-- DATA FOR THIS TASK --
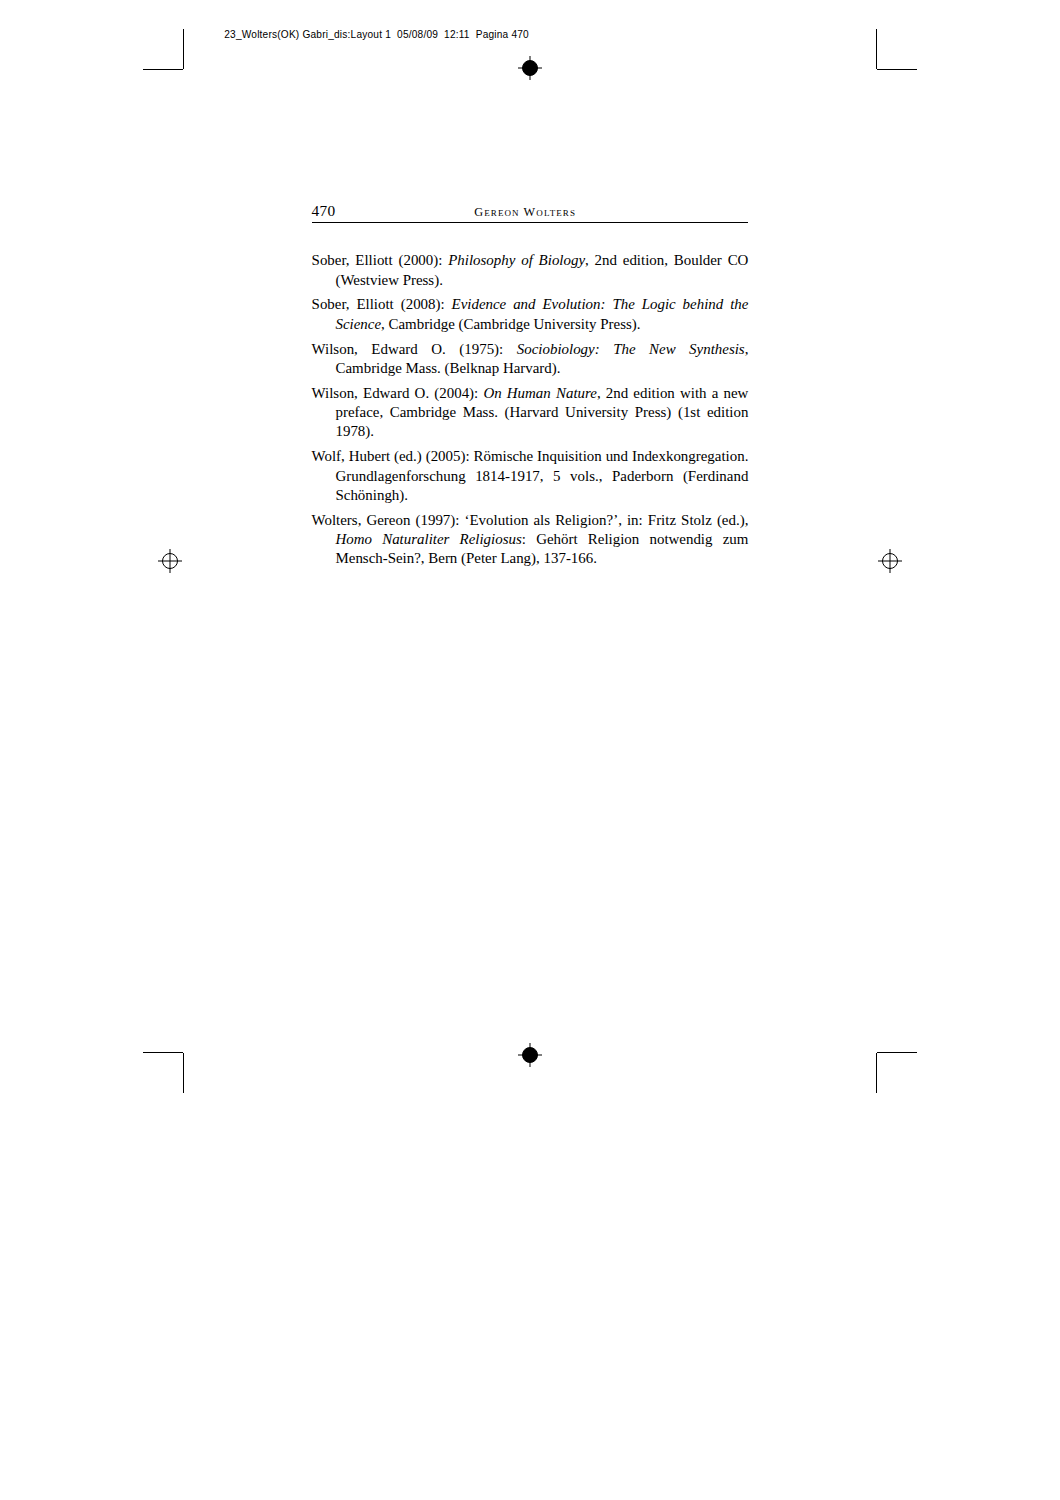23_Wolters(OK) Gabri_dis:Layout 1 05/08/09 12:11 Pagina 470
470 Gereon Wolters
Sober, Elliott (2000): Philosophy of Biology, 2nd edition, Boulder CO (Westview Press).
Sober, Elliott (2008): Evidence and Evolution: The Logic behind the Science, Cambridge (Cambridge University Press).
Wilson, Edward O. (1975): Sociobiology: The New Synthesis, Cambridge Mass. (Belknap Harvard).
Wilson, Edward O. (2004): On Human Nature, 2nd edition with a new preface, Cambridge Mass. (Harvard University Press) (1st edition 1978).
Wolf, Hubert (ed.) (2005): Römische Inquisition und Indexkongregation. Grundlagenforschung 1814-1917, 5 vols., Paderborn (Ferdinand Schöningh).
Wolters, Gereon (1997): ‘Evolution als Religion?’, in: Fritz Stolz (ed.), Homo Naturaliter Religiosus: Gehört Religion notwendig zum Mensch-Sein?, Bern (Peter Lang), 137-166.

---

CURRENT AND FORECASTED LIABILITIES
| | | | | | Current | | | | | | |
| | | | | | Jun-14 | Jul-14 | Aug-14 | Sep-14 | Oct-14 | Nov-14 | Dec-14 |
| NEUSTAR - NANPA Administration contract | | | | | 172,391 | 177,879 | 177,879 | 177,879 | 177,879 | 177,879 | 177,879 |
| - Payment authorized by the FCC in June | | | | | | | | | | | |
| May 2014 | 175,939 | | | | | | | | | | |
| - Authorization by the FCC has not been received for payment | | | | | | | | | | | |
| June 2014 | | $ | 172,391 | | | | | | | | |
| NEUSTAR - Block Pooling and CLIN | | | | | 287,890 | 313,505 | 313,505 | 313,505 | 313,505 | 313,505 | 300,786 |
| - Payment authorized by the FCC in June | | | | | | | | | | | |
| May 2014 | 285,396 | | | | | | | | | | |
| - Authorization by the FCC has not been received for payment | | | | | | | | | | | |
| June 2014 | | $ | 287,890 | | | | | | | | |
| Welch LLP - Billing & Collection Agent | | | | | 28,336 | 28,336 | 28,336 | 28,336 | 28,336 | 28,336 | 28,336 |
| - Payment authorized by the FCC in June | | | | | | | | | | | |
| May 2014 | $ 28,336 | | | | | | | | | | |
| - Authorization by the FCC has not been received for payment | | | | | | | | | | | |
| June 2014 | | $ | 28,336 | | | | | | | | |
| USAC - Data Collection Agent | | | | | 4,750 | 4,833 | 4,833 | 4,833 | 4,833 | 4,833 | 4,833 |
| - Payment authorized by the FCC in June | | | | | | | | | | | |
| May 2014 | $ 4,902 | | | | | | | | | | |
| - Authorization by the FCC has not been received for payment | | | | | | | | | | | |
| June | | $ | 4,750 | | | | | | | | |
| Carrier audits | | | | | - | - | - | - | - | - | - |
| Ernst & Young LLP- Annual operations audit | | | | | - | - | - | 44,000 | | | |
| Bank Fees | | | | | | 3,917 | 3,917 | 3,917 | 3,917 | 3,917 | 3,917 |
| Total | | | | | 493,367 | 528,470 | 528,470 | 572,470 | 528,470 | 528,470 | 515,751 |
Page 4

-- PROBLEM DESCRIPTION --
Show the lines of the data that hold the word "Collection".

-- RESULT --
| Welch LLP - Billing & Collection Agent | | | | | 28,336 | 28,336 | 28,336 | 28,336 | 28,336 | 28,336 | 28,336 |
| USAC - Data Collection Agent | | | | | 4,750 | 4,833 | 4,833 | 4,833 | 4,833 | 4,833 | 4,833 |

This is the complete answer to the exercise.